Heap sizing

Hi all,
I'm running my cluster in the cloud with local storage at present
(meaning local to the hosts. I'm also using the local gateway for
storage). At present our nodes have 4gb of ram, of which I'm
allocating 3gb to the jvm. Is there some consensus with ES on heap
sizing? Do I want to keep my jvm trimmed to take more advantage of
disk cache, or should I allocate all available ram to the heap?

rule of thumb is: half for the jvm. half for this disc cache

Peter.

On 22 Jan., 22:54, Grant gr...@brewster.com wrote:

Hi all,
I'm running my cluster in the cloud with local storage at present
(meaning local to the hosts. I'm also using the local gateway for
storage). At present our nodes have 4gb of ram, of which I'm
allocating 3gb to the jvm. Is there some consensus with ES on heap
sizing? Do I want to keep my jvm trimmed to take more advantage of
disk cache, or should I allocate all available ram to the heap?

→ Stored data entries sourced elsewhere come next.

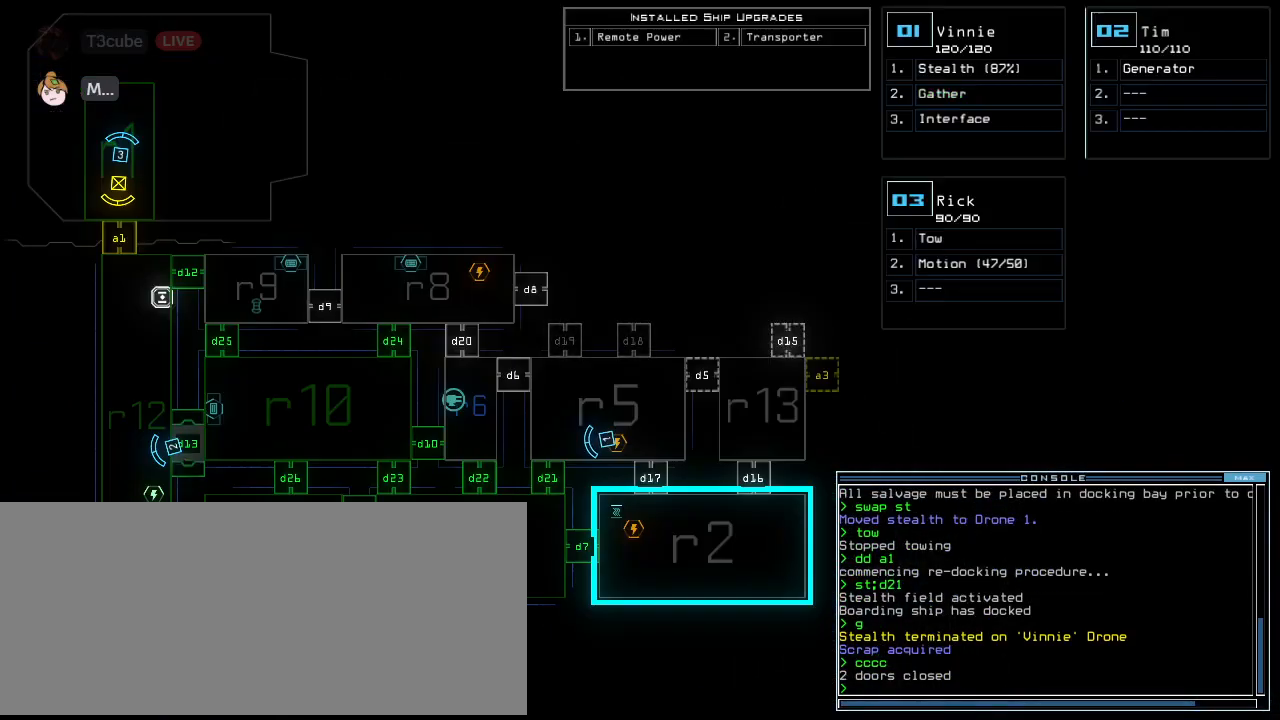
Gameplay with keyboard; each line is a JSON object with the keys held at the frame after it. "events" lists presses ("down") and releases ("up") of ".", "0", "1", "2", "3", "4", "5", "6", "7", "8", "9", "a", "b", "backspace", "c", "caps_lock", "comma", "ctrl_l", "ctrl_r", "d", "down", "e", "equals", "escape", "f", "f10", "g", "h", "i", "j", "k", "l", "left", "m", "minus", "n", "o", "p", "q", "quote", "r", "return", "right", "s", "semicolon", "shift_l", "shift_r", "space", "t", "tab", "tilde", "u", "up", "v", "w", "x", "y" and "z" between this image and that frame as [ms after this image, input, new state], when the widget could be followed in between. No other keys are recorded. Mouse input is not recorded.
{"keys": [], "events": []}
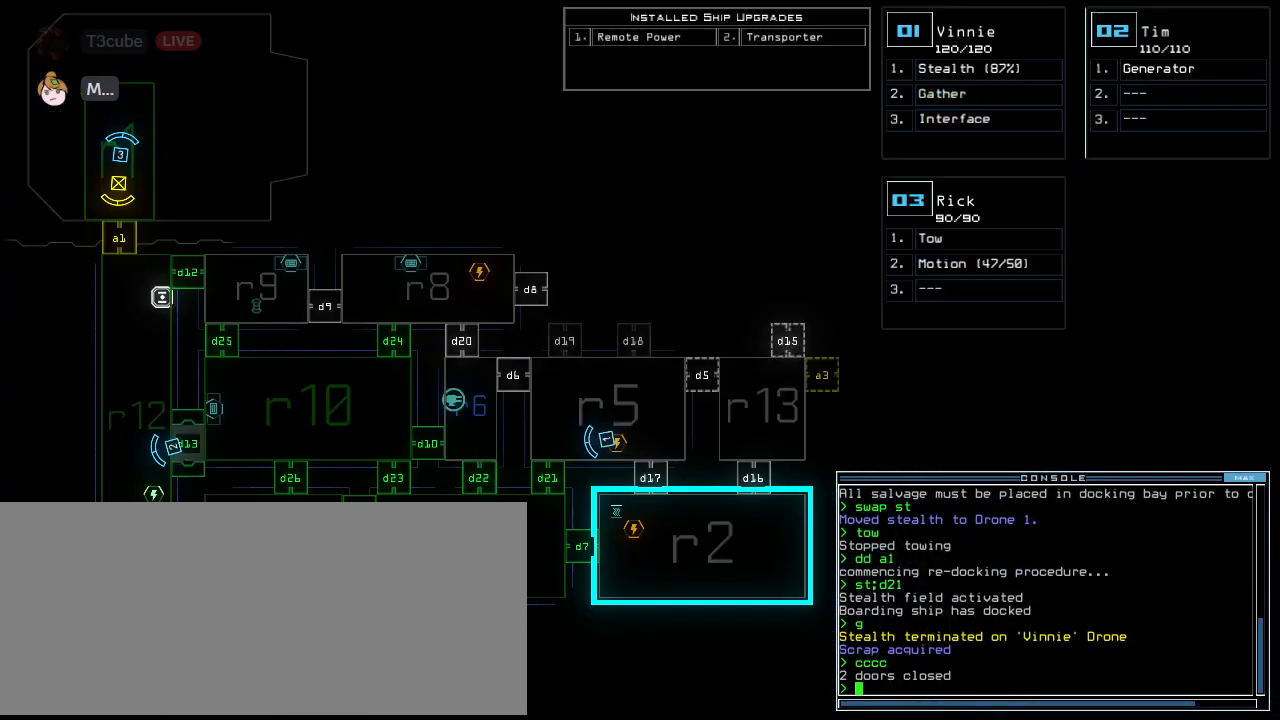
{"keys": ["space"], "events": [[354, "r", "down"], [396, "comma", "down"], [438, "r", "up"], [438, "space", "down"], [458, "comma", "up"]]}
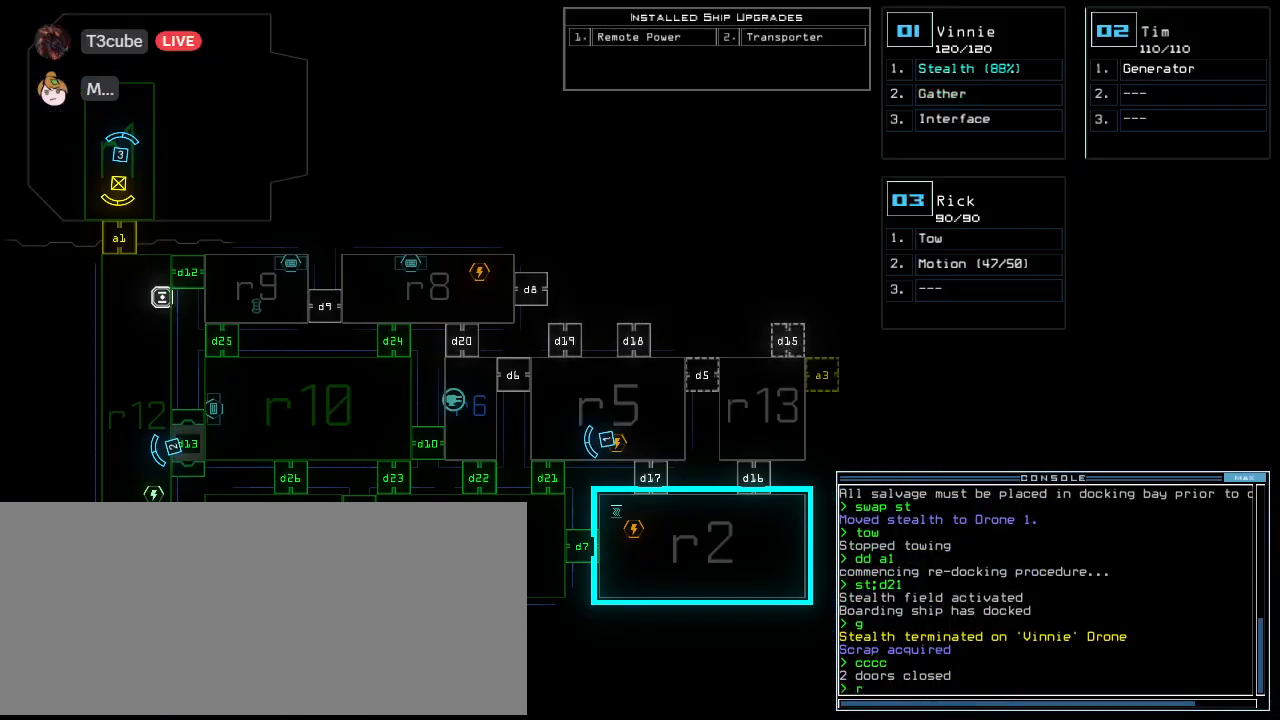
{"keys": [], "events": [[42, "space", "up"], [312, "backspace", "down"], [458, "backspace", "up"]]}
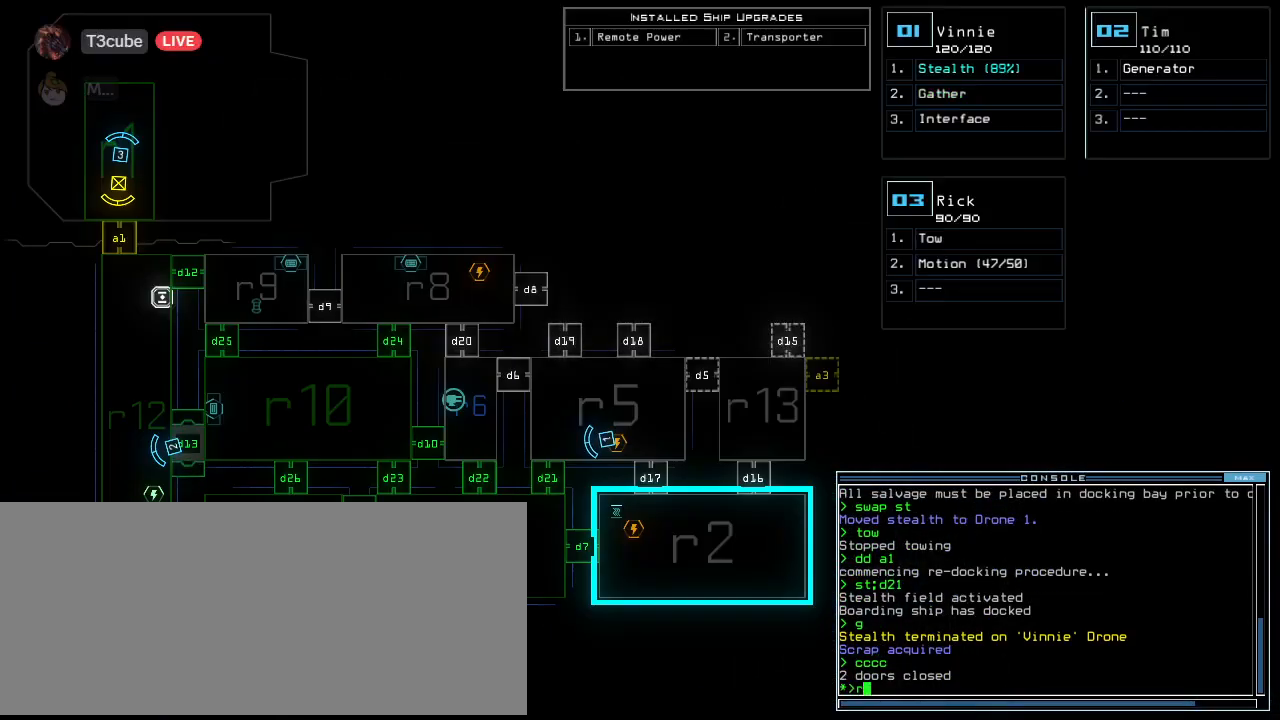
{"keys": [], "events": []}
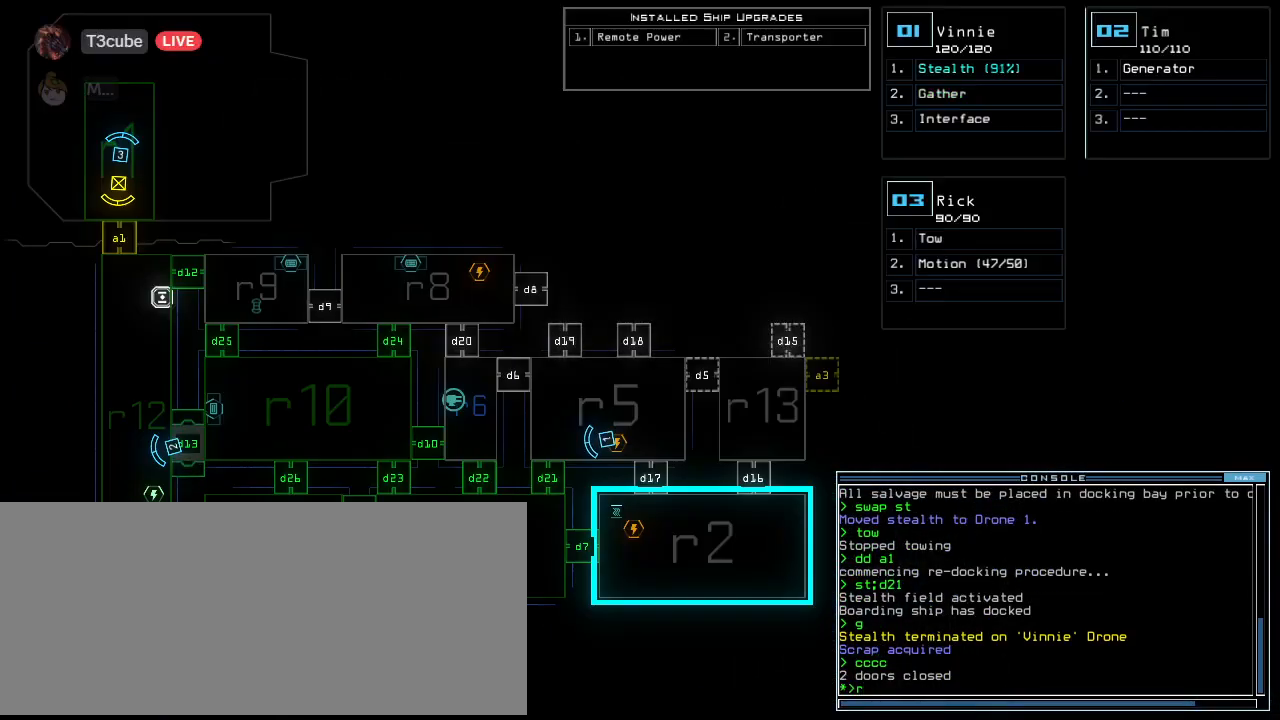
{"keys": [], "events": []}
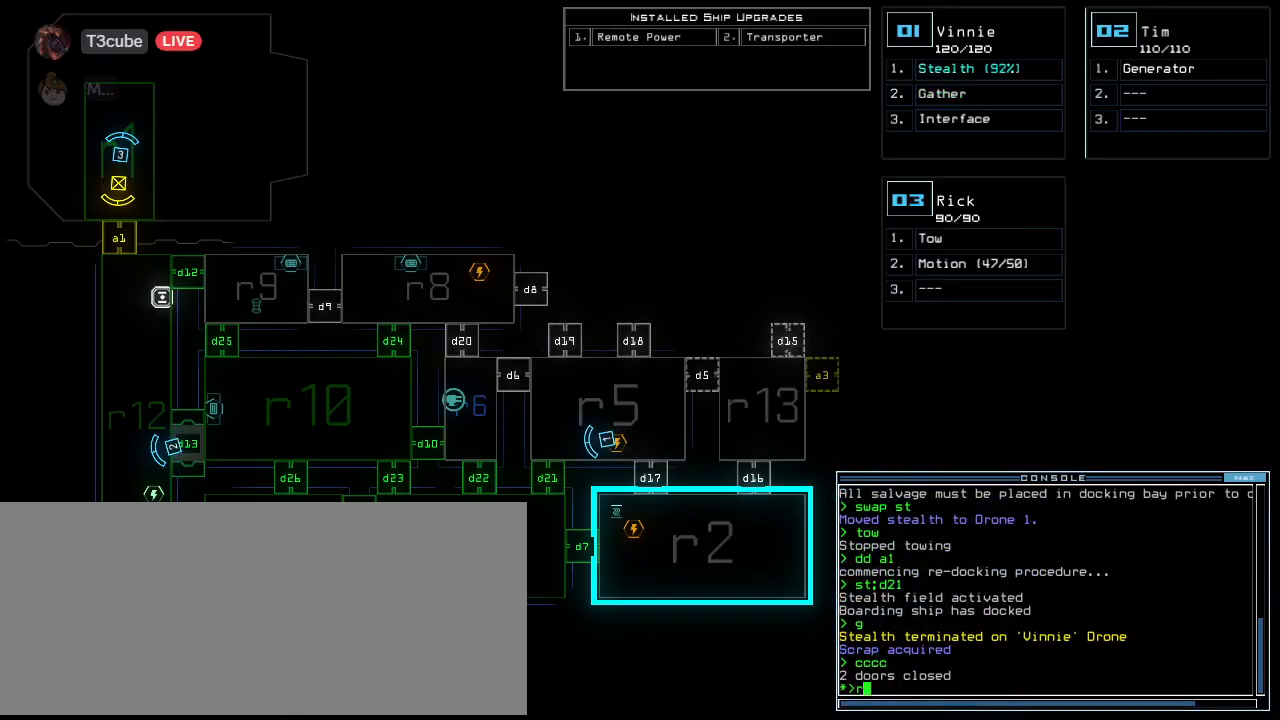
{"keys": ["r"], "events": [[146, "m", "down"], [208, "space", "down"], [229, "m", "up"], [312, "space", "up"], [500, "r", "down"]]}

Hard to say without more data. You can check the memory usage behavior
using something like bigdesk.

On Sun, Jan 22, 2012 at 11:54 PM, Grant grant@brewster.com wrote:

Hi all,
I'm running my cluster in the cloud with local storage at present
(meaning local to the hosts. I'm also using the local gateway for
storage). At present our nodes have 4gb of ram, of which I'm
allocating 3gb to the jvm. Is there some consensus with ES on heap
sizing? Do I want to keep my jvm trimmed to take more advantage of
disk cache, or should I allocate all available ram to the heap?

Right now between half and 75% the heap allocation is actually being
used depending on what's going on. But our data set is much smaller
than it will eventually be (although obviously we'll add nodes as
required to balance ram requirements with data size).

If all the disk caching is done outside the jvm, at my present
allocation I've only got 1gb of free RAM... if I need to keep my data
set that small per node to ensure most of it resides in the disk cache
I think I'll need to reduce the heap.

Our data set is going to be comprised of a LOT of very small (in the
neighborhood of a few hundred kb to ~50mb at the top end) indices.
We're running with one (i.e. no) shards and 3 replicas per index.

On Jan 23, 2:01 pm, Shay Banon kim...@gmail.com wrote:

Hard to say without more data. You can check the memory usage behavior
using something like bigdesk.

On Sun, Jan 22, 2012 at 11:54 PM, Grant gr...@brewster.com wrote:

Hi all,
I'm running my cluster in the cloud with local storage at present
(meaning local to the hosts. I'm also using the local gateway for
storage). At present our nodes have 4gb of ram, of which I'm
allocating 3gb to the jvm. Is there some consensus with ES on heap
sizing? Do I want to keep my jvm trimmed to take more advantage of
disk cache, or should I allocate all available ram to the heap?

Disk cache is there to help speed operations by the OS, the more you have
for it, the better.

But, you say you are going to have a LOT of small indices. Even with one
shard per index, you probably will overload the cluster you have as a
single shard is not lightweight (unless you are going to have a large
cluster). See here on how to use routing to solve something like this:
https://groups.google.com/forum/#!searchin/elasticsearch/data$20flow/elasticsearch/49q-_AgQCp8/MRol0t9asEcJ
.

On Mon, Jan 23, 2012 at 10:44 PM, Grant grant@brewster.com wrote:

Right now between half and 75% the heap allocation is actually being
used depending on what's going on. But our data set is much smaller
than it will eventually be (although obviously we'll add nodes as
required to balance ram requirements with data size).

If all the disk caching is done outside the jvm, at my present
allocation I've only got 1gb of free RAM... if I need to keep my data
set that small per node to ensure most of it resides in the disk cache
I think I'll need to reduce the heap.

Our data set is going to be comprised of a LOT of very small (in the
neighborhood of a few hundred kb to ~50mb at the top end) indices.
We're running with one (i.e. no) shards and 3 replicas per index.

On Jan 23, 2:01 pm, Shay Banon kim...@gmail.com wrote:

Hard to say without more data. You can check the memory usage behavior
using something like bigdesk.

On Sun, Jan 22, 2012 at 11:54 PM, Grant gr...@brewster.com wrote:

Hi all,
I'm running my cluster in the cloud with local storage at present
(meaning local to the hosts. I'm also using the local gateway for
storage). At present our nodes have 4gb of ram, of which I'm
allocating 3gb to the jvm. Is there some consensus with ES on heap
sizing? Do I want to keep my jvm trimmed to take more advantage of
disk cache, or should I allocate all available ram to the heap?